*** Opening Working data ***
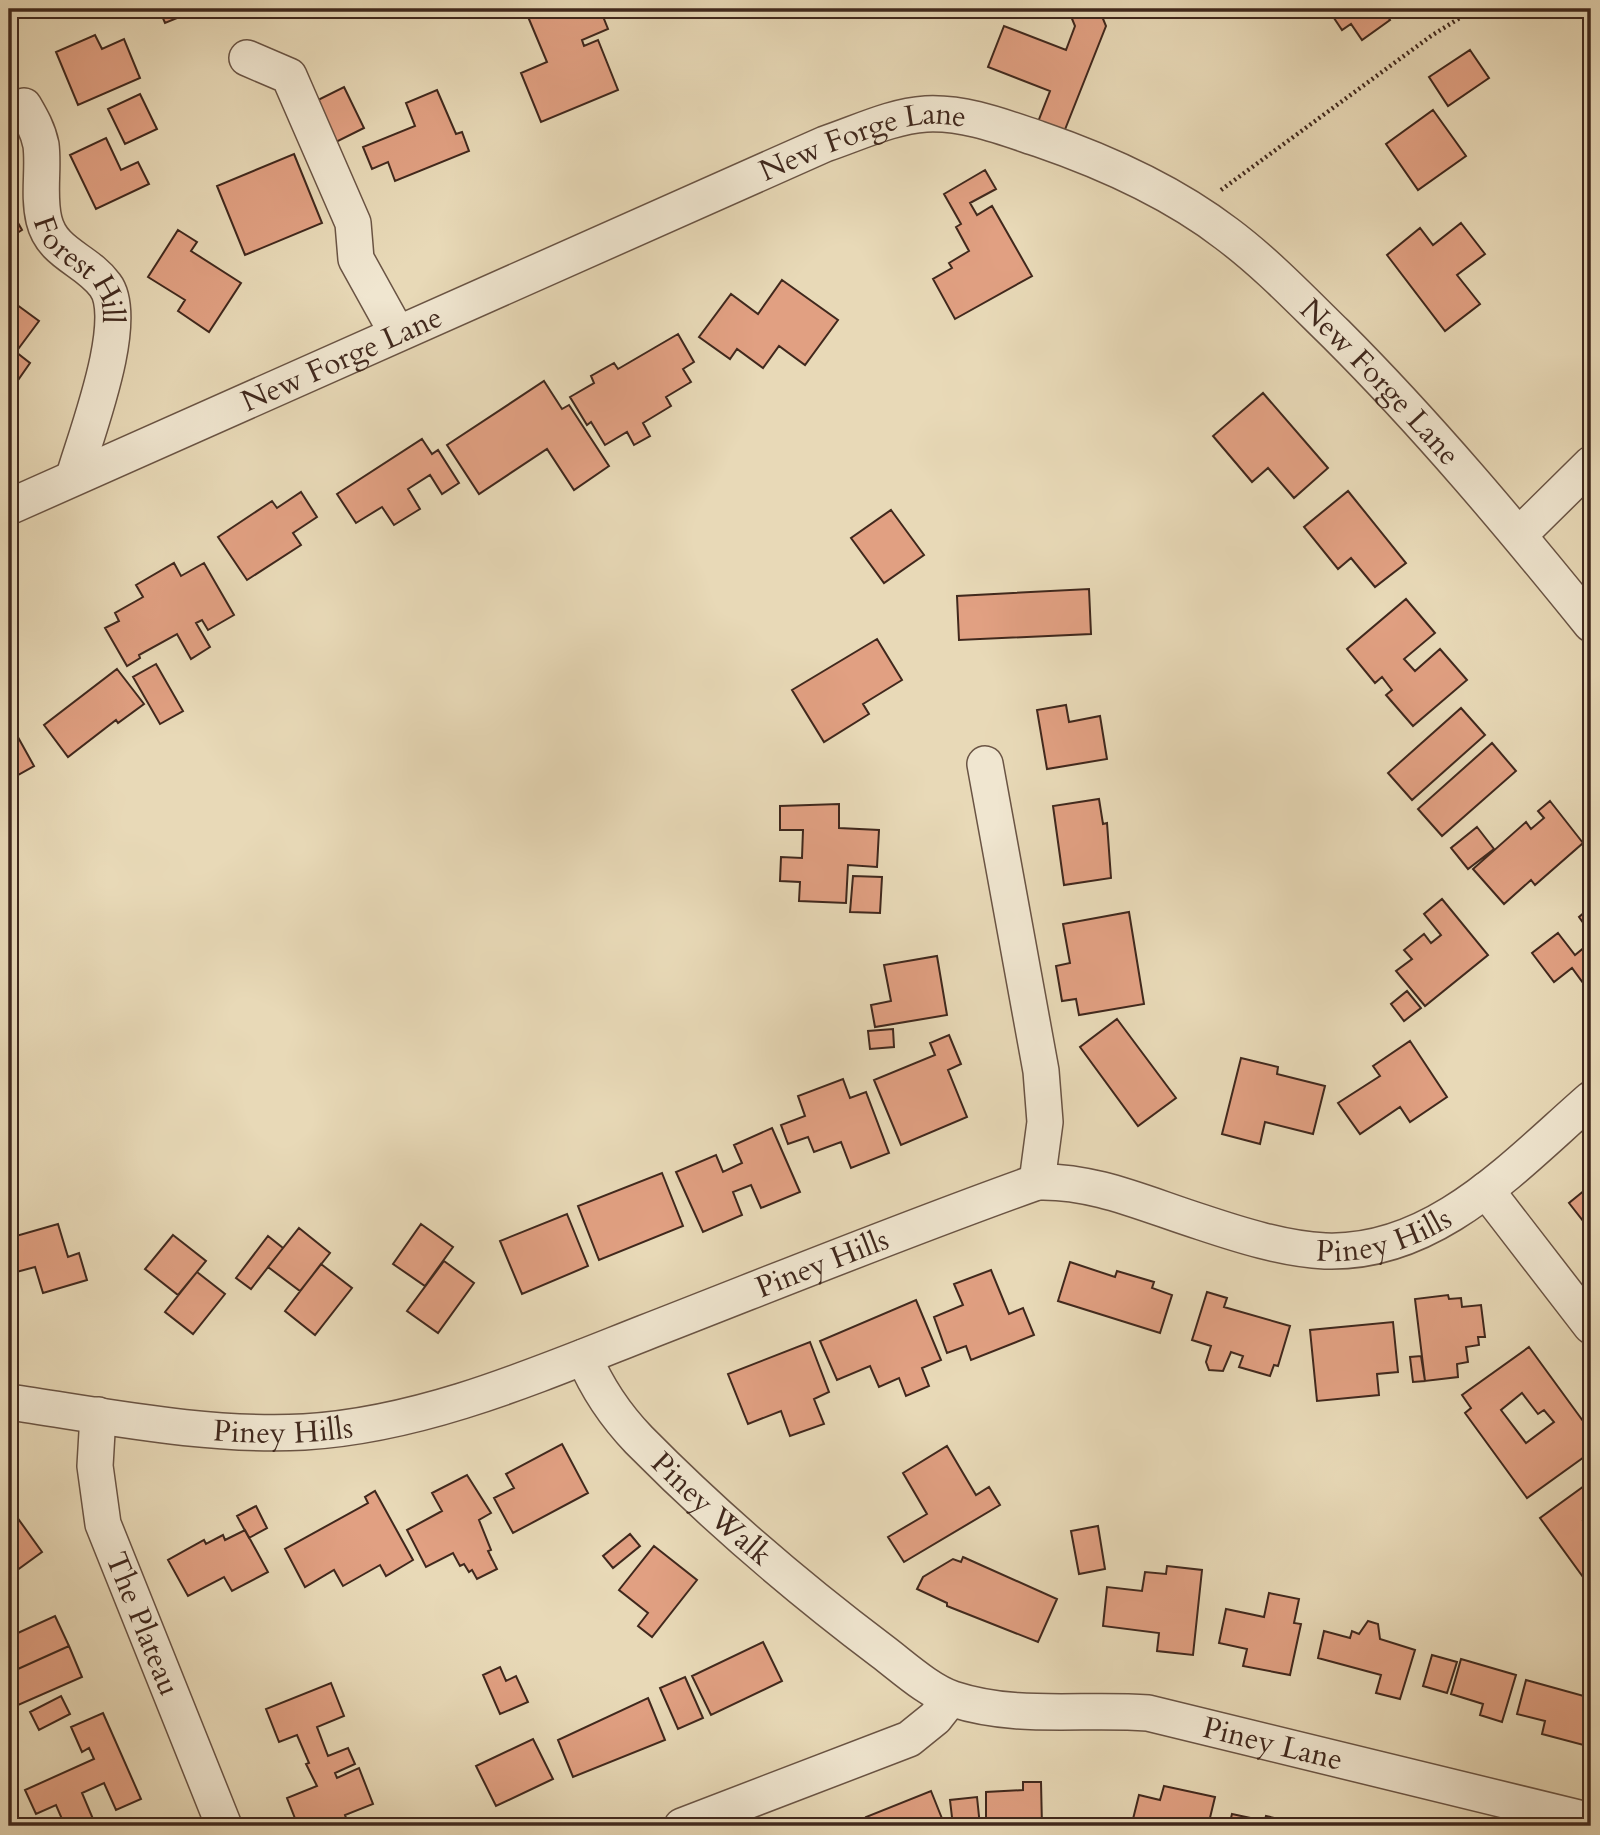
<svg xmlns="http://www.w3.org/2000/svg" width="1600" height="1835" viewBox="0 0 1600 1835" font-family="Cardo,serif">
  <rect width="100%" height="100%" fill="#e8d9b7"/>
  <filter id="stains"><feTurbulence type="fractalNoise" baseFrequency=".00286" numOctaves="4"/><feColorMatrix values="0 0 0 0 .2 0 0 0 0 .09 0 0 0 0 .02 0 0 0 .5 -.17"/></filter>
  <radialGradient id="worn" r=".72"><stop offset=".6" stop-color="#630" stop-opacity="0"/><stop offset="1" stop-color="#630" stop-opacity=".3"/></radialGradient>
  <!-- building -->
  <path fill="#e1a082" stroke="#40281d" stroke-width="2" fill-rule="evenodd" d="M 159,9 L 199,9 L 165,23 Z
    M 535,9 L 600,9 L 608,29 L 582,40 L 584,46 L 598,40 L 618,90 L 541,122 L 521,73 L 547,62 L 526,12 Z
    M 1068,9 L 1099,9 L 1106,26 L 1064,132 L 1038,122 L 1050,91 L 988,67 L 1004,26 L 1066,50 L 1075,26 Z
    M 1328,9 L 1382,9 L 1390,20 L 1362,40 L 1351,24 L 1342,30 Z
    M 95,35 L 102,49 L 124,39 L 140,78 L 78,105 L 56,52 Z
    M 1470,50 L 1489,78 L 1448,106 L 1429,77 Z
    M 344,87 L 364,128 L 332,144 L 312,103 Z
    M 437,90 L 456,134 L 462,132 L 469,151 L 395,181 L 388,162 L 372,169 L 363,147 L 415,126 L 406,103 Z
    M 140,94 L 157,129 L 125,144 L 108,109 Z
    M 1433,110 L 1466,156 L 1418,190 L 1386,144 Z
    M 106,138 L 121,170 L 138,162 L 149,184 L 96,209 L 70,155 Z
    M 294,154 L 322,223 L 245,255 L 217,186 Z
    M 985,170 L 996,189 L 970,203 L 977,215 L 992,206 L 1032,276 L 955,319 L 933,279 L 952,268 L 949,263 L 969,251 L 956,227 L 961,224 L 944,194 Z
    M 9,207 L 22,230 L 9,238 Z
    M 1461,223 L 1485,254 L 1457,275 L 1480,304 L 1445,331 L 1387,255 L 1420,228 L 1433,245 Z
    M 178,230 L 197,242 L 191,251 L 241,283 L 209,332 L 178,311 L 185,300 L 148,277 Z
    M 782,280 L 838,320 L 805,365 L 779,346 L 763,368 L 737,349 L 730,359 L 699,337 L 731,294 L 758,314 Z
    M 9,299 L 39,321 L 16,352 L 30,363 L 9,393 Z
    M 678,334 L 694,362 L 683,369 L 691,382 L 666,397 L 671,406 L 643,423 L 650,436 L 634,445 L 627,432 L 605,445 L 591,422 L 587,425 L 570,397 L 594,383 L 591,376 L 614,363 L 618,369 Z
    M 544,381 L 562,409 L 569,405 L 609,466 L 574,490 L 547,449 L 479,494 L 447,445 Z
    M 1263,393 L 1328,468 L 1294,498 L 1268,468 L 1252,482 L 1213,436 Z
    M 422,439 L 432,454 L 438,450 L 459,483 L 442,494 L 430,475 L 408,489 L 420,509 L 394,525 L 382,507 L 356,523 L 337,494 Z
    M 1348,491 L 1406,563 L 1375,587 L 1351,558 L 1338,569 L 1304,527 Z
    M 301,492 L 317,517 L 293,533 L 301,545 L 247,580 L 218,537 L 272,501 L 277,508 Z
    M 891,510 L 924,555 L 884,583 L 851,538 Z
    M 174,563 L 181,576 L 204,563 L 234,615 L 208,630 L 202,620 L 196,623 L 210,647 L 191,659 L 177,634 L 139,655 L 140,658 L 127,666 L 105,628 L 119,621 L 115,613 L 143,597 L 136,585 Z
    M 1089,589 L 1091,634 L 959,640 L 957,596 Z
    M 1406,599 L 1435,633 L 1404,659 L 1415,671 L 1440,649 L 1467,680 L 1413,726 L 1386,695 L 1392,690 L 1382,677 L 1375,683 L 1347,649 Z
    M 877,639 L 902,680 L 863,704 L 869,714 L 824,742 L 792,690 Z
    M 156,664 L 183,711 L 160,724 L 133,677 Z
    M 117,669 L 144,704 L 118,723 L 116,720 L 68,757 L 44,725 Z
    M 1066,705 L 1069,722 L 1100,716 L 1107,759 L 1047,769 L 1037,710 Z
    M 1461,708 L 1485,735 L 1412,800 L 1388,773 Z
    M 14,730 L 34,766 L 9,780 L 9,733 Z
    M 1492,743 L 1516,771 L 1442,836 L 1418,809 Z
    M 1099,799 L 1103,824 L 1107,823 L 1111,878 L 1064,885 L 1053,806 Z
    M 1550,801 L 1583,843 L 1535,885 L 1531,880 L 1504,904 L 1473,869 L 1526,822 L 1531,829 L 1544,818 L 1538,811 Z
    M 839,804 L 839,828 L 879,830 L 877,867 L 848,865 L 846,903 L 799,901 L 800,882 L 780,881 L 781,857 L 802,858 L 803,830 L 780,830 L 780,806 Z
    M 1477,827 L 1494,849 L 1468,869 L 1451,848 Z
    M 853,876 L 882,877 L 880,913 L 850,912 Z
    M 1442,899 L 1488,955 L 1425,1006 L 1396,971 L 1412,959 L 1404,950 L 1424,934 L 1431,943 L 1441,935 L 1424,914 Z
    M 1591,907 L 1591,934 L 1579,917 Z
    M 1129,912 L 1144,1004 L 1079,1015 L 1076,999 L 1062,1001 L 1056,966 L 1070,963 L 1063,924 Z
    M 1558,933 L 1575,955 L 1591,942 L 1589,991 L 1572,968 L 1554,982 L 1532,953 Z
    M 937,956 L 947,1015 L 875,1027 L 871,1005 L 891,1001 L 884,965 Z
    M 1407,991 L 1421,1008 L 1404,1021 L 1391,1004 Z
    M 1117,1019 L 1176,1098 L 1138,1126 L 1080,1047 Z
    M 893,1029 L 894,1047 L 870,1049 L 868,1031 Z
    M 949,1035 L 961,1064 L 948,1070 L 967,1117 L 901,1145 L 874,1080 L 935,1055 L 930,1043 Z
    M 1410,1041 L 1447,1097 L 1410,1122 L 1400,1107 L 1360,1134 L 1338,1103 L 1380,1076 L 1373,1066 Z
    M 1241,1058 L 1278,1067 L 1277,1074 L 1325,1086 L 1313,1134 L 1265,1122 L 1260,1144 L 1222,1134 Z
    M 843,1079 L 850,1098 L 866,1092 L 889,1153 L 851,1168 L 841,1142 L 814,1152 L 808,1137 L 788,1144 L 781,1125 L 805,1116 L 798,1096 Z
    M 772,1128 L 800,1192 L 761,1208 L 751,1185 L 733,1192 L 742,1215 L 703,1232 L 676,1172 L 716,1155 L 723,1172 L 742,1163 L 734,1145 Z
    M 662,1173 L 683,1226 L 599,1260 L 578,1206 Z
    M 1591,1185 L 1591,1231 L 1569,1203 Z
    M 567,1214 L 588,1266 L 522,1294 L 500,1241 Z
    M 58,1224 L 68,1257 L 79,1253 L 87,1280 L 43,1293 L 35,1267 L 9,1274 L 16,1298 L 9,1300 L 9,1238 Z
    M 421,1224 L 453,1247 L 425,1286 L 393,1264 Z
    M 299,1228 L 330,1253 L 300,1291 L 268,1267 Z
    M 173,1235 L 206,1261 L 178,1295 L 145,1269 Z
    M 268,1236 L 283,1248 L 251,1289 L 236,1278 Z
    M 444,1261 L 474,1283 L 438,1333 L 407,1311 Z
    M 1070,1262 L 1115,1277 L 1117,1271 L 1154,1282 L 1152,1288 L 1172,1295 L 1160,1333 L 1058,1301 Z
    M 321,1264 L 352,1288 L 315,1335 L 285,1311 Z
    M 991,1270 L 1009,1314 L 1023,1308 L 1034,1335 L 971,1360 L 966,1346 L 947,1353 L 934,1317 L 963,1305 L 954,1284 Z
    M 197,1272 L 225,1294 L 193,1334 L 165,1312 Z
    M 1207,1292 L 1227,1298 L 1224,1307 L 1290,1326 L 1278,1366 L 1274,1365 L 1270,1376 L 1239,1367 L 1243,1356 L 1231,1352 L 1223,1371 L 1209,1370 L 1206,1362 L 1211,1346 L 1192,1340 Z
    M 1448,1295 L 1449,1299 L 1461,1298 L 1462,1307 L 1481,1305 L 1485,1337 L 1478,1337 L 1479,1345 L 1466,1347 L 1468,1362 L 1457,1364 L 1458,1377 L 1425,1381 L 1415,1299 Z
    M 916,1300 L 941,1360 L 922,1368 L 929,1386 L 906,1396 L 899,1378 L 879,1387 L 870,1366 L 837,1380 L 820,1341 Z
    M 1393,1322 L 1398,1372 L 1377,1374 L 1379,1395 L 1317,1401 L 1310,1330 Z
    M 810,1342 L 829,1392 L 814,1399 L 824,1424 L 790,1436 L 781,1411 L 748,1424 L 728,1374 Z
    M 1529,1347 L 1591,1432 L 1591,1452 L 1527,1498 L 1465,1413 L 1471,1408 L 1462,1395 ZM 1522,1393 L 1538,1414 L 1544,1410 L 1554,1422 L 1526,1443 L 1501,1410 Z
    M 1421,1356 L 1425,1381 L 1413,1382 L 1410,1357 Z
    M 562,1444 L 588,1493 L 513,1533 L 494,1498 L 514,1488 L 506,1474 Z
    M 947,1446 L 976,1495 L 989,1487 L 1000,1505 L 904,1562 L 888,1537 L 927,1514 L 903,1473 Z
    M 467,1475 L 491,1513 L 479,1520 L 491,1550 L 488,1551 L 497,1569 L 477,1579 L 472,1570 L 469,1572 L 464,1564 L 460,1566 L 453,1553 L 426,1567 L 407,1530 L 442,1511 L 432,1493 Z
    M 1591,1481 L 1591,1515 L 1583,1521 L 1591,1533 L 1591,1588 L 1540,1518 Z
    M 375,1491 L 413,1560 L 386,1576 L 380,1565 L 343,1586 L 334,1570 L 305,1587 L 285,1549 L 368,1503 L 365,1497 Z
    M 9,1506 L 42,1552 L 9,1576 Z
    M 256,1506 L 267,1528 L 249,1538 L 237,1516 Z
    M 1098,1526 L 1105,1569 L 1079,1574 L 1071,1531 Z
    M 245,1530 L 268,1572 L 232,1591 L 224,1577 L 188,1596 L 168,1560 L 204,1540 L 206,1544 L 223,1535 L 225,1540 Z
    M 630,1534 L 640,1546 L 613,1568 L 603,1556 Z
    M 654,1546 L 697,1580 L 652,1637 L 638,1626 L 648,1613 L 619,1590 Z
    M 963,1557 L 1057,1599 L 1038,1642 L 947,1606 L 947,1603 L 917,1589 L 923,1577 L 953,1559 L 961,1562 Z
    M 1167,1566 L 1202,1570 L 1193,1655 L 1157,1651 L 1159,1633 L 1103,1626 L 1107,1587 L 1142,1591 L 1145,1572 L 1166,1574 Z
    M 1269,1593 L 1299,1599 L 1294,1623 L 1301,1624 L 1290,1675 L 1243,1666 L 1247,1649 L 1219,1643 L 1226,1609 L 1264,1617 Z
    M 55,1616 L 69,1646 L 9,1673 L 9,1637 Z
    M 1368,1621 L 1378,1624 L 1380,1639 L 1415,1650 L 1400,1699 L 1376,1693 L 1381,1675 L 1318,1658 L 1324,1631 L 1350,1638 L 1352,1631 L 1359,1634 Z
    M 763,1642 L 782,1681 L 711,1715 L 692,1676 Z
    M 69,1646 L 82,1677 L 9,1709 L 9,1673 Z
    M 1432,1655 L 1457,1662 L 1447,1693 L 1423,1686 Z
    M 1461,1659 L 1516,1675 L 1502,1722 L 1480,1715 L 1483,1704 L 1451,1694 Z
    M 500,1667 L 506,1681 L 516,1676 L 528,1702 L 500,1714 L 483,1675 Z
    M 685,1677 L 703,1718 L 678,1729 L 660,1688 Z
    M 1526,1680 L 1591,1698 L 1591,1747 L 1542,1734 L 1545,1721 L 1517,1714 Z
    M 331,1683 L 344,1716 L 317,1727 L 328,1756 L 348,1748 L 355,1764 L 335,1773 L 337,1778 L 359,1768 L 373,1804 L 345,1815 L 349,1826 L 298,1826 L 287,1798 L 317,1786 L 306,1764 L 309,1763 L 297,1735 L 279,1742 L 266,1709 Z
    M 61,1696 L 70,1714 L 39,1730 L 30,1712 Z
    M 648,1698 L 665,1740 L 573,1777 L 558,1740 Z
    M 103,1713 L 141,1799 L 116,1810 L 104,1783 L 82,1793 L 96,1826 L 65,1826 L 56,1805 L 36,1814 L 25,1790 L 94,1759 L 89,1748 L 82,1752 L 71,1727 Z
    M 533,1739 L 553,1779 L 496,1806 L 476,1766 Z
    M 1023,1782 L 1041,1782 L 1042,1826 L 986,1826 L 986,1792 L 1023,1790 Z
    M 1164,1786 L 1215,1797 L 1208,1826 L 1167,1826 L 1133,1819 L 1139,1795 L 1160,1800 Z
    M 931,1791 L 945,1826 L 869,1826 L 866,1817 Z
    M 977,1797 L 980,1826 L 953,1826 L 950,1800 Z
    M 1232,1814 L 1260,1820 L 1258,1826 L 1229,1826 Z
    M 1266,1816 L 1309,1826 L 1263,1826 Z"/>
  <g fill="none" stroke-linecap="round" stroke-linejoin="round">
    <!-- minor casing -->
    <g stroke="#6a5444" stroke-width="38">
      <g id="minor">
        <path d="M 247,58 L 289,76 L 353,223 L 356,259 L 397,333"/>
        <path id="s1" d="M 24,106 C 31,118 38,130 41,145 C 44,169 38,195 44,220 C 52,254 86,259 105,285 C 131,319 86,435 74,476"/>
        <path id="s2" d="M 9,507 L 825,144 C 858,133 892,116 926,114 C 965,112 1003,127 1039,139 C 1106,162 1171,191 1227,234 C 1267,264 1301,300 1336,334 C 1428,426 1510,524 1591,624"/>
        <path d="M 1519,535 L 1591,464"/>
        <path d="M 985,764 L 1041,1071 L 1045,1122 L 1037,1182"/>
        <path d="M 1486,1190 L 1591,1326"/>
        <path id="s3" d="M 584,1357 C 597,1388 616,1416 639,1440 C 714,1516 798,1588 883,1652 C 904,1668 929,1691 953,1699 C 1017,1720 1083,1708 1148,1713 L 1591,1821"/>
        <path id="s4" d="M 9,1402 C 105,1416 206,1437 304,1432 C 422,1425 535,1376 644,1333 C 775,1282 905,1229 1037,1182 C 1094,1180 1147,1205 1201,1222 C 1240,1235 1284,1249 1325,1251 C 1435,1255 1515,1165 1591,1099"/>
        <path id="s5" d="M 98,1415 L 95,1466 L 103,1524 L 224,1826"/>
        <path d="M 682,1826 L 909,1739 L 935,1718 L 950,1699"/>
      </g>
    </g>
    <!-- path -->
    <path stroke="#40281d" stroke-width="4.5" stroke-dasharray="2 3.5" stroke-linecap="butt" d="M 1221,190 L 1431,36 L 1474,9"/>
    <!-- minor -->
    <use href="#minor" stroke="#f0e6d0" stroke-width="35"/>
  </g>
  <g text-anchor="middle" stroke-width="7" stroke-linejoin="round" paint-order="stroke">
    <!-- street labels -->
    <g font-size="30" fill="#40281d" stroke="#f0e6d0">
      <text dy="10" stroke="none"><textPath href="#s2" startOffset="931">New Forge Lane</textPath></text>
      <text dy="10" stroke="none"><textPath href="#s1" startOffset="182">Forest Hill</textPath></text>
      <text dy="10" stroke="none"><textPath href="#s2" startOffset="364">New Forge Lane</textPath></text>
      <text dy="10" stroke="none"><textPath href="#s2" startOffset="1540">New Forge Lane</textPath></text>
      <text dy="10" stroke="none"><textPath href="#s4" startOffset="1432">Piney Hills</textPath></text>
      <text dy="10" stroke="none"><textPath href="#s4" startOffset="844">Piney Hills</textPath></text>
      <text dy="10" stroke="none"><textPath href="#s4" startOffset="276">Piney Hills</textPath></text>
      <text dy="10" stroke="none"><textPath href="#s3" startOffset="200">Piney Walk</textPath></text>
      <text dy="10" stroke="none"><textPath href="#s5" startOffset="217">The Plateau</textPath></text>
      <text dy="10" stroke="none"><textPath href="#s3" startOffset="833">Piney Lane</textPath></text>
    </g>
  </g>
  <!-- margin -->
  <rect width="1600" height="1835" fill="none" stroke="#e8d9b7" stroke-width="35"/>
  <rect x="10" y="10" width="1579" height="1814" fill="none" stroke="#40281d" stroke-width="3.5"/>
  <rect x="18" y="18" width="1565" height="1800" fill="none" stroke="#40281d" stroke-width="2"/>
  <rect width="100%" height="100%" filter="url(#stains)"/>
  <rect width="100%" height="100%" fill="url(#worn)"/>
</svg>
*** Closing Working data ***
Would you copy, unchanged, the stretch of the records above that begins at the line containing "M 977,1797 L" and ends at the line containing "<!-- minor casing -->", and only that?

- Response -
    M 977,1797 L 980,1826 L 953,1826 L 950,1800 Z
    M 1232,1814 L 1260,1820 L 1258,1826 L 1229,1826 Z
    M 1266,1816 L 1309,1826 L 1263,1826 Z"/>
  <g fill="none" stroke-linecap="round" stroke-linejoin="round">
    <!-- minor casing -->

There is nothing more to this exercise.